Restaurato il Monumento ai Caduti di Strassoldo: 70 anni di storia e memoria

A settant’anni dalla sua inaugurazione, il Monumento ai Caduti di Strassoldo torna a essere un punto di riferimento per la memoria storica e civile della comunità. L’opera restaurata è stata inaugurata nel corso di una partecipata cerimonia alla presenza di autorità civili, associazioni d’arma e numerosi cittadini.

L’intervento è stato realizzato grazie al contributo della Regione Friuli Venezia Giulia, concesso attraverso la legge regionale 3 del 2025.

Bordin: “Un gesto che rinnova il dovere di onorare i caduti”

Alla cerimonia è intervenuto il presidente del Consiglio regionale del Friuli Venezia Giulia, Mauro Bordin, che ha sottolineato il valore simbolico e storico dell’opera. “Ricordo, impegno, testimonianza e insegnamento: sono i valori che questo monumento continua a trasmettere”, ha dichiarato Bordin. “Il restauro va ben oltre il recupero materiale dell’opera: è un gesto che rinnova il dovere di onorare i nostri caduti, uomini che hanno combattuto per la patria in guerre che non avevano scelto. Dietro quei nomi c’è una sofferenza che non può essere dimenticata”.

Il monumento venne inaugurato il 9 dicembre 1956, su iniziativa di un comitato promotore nel quale ebbe un ruolo determinante il parroco don Rino Pizzolini. L’opera sorge addossata al muro dove, durante la Seconda guerra mondiale, furono fucilati nove partigiani, una circostanza che conferisce al luogo un profondo valore storico e civile.

Particolarmente significativa anche la storia del progetto. Il disegno del monumento fu infatti scelto attraverso un concorso rivolto agli alunni della scuola di Strassoldo. A vincere fu Anna Andreatta, il cui elaborato diventò il modello utilizzato per la successiva realizzazione dell’opera.

Bordin ha richiamato il significato storico del luogo, sottolineando come il monumento rappresenti “una delle pagine più dolorose della nostra storia” e debba continuare a trasmettere “i valori del rispetto, della lealtà, della convivenza civile e della pace alle nuove generazioni”.

Il ringraziamento agli alpini

Il presidente del Consiglio regionale ha inoltre rivolto un ringraziamento agli alpini per l’attività svolta a tutela della memoria e al servizio delle comunità.

“Come Consiglio regionale abbiamo sostenuto con convinzione il loro impegno perché rappresentano un presidio fondamentale nelle nostre comunità.

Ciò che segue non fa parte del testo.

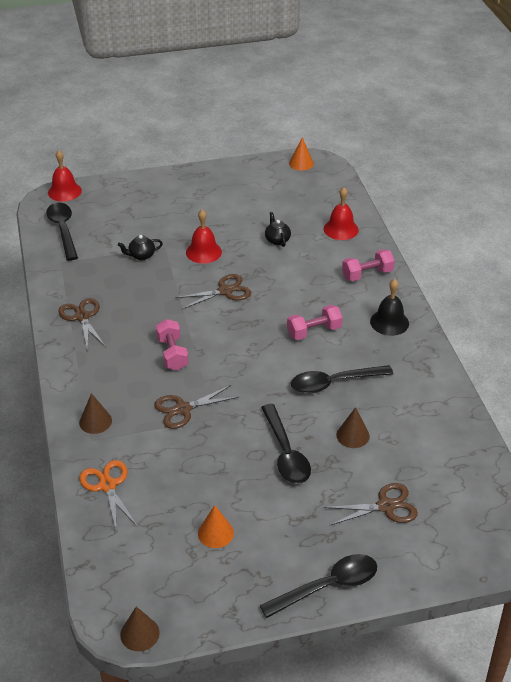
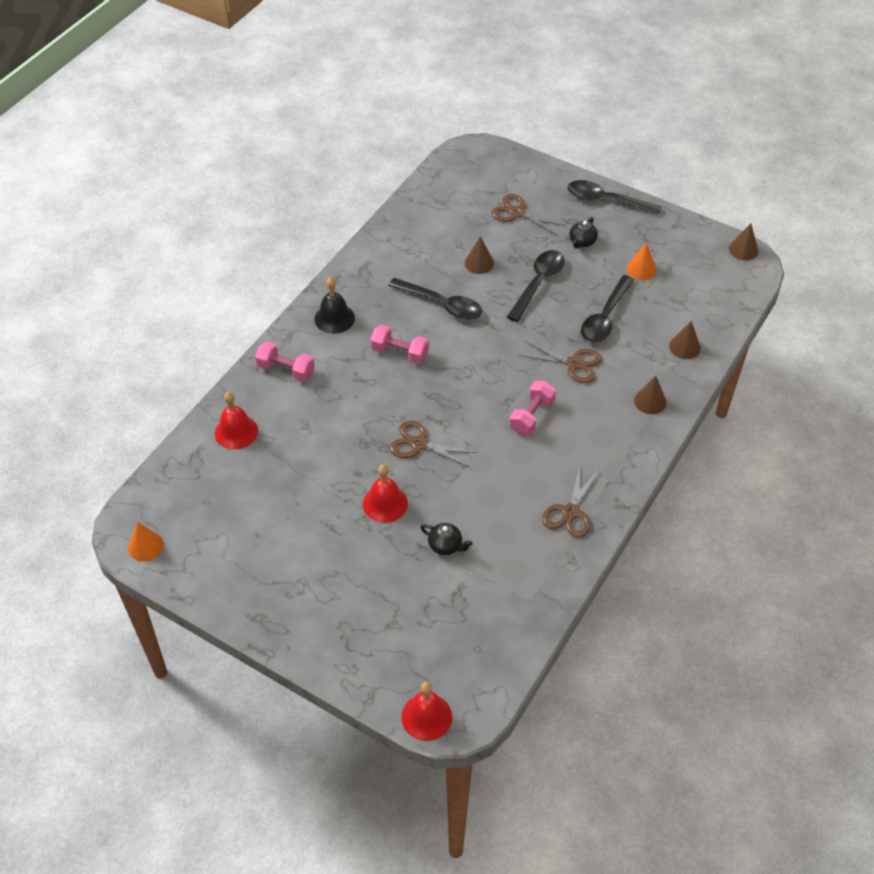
camera: 135 degrees left, 10 degrees up
(63, 230) = (486, 648): black spoon -> black spoon (605, 317)
(107, 485) = (684, 347): orange scissors -> brown cone
(277, 240) = (305, 464): black teapot -> black teapot (582, 242)

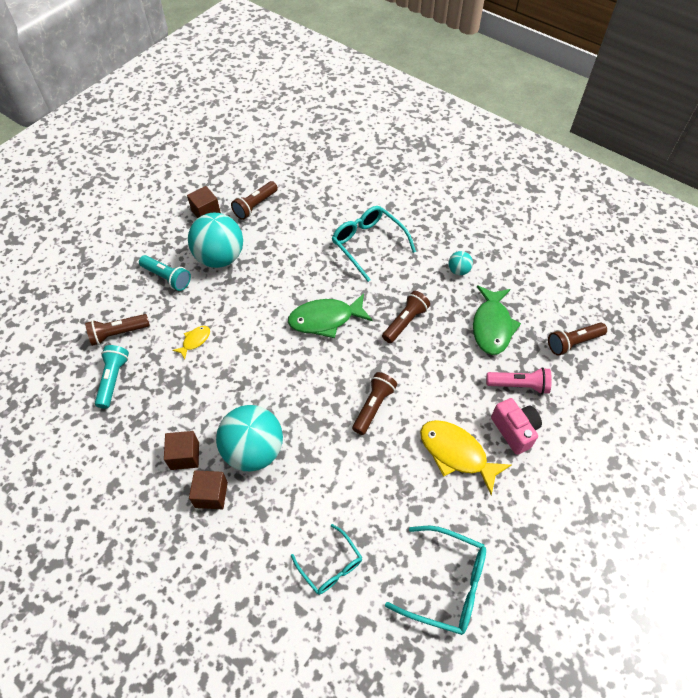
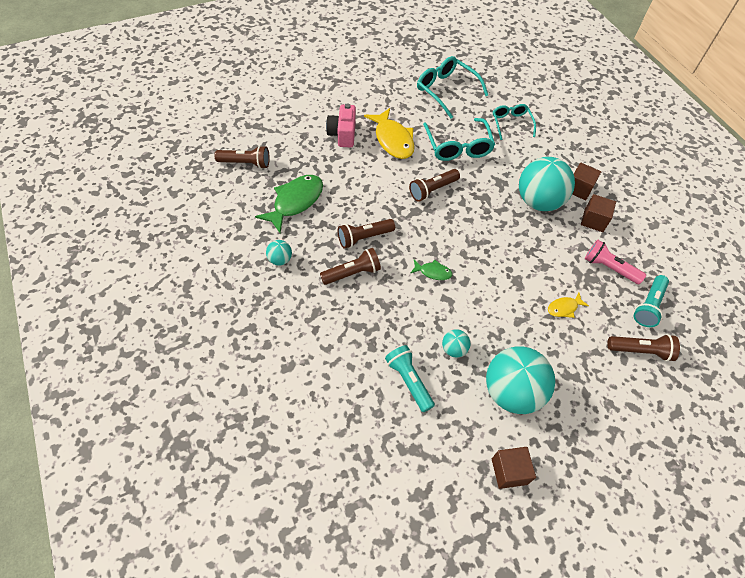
camera: 155 degrees left, 0 degrees up
(167, 277) = (578, 394): turquoise flashlight -> turquoise flashlight (408, 381)
(255, 206) = (443, 449): brown flashlight -> brown flashlight (352, 273)
(277, 267) = (454, 349): none -> turquoise ball
(325, 319) = (433, 272): green fish -> green fish, size x0.50
(368, 244) = (344, 329): turquoise glasses -> turquoise glasses (458, 146)
(519, 385) = (314, 156): pink flashlight -> pink flashlight (609, 268)

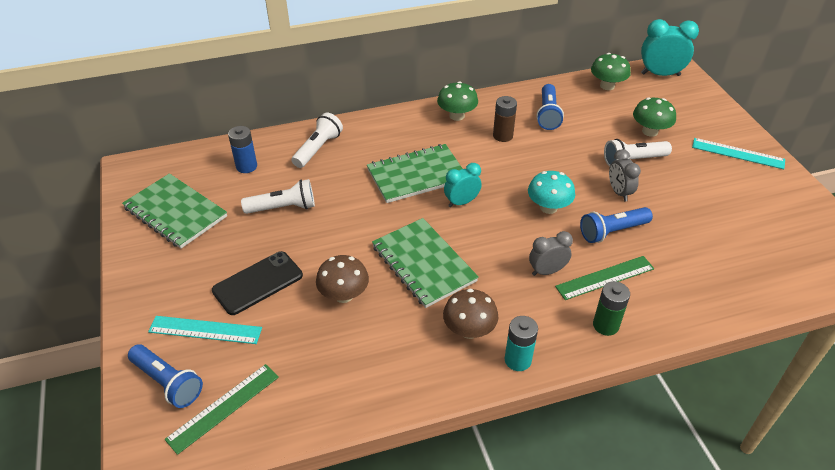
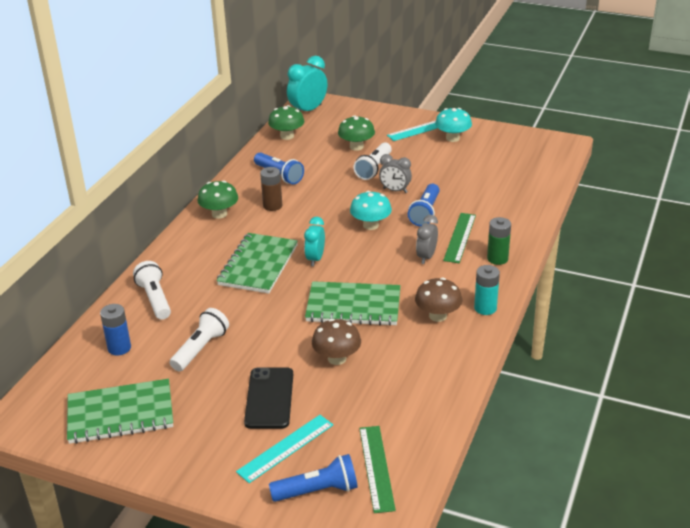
camera: 50 degrees left, 10 degrees down
(754, 181) = (452, 138): none -> turquoise mushroom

Sono protagonisti della vita sociale, custodiscono la memoria e contribuiscono a trasmettere valori importanti ai più giovani”.

Alla cerimonia erano presenti anche i consiglieri regionali Alberto Budai, Francesco Martines, Markus Maurmair e Igor Treleani, oltre all’assessore Alberto Rigotto, intervenuto in rappresentanza del Comune di Cervignano del Friuli. Nel corso dell’evento Rigotto ha consegnato il sigillo della Città al gruppo Ana Strassoldo-Aiello-Joannis, riconoscendone l’impegno e il ruolo svolto nel territorio.

A ripercorrere la storia del monumento e il suo legame con la comunità è stato Stefano Perini, capogruppo dell’Ana locale, che ha ricordato le vicende che portarono alla realizzazione dell’opera e il significato che continua a rappresentare per Strassoldo e per l’intero territorio. La cerimonia si è conclusa con la benedizione del monumento restaurato, impartita da don Sinuhe Marotta, accompagnata dalle esecuzioni della banda Mandamentale di Cervignano del Friuli.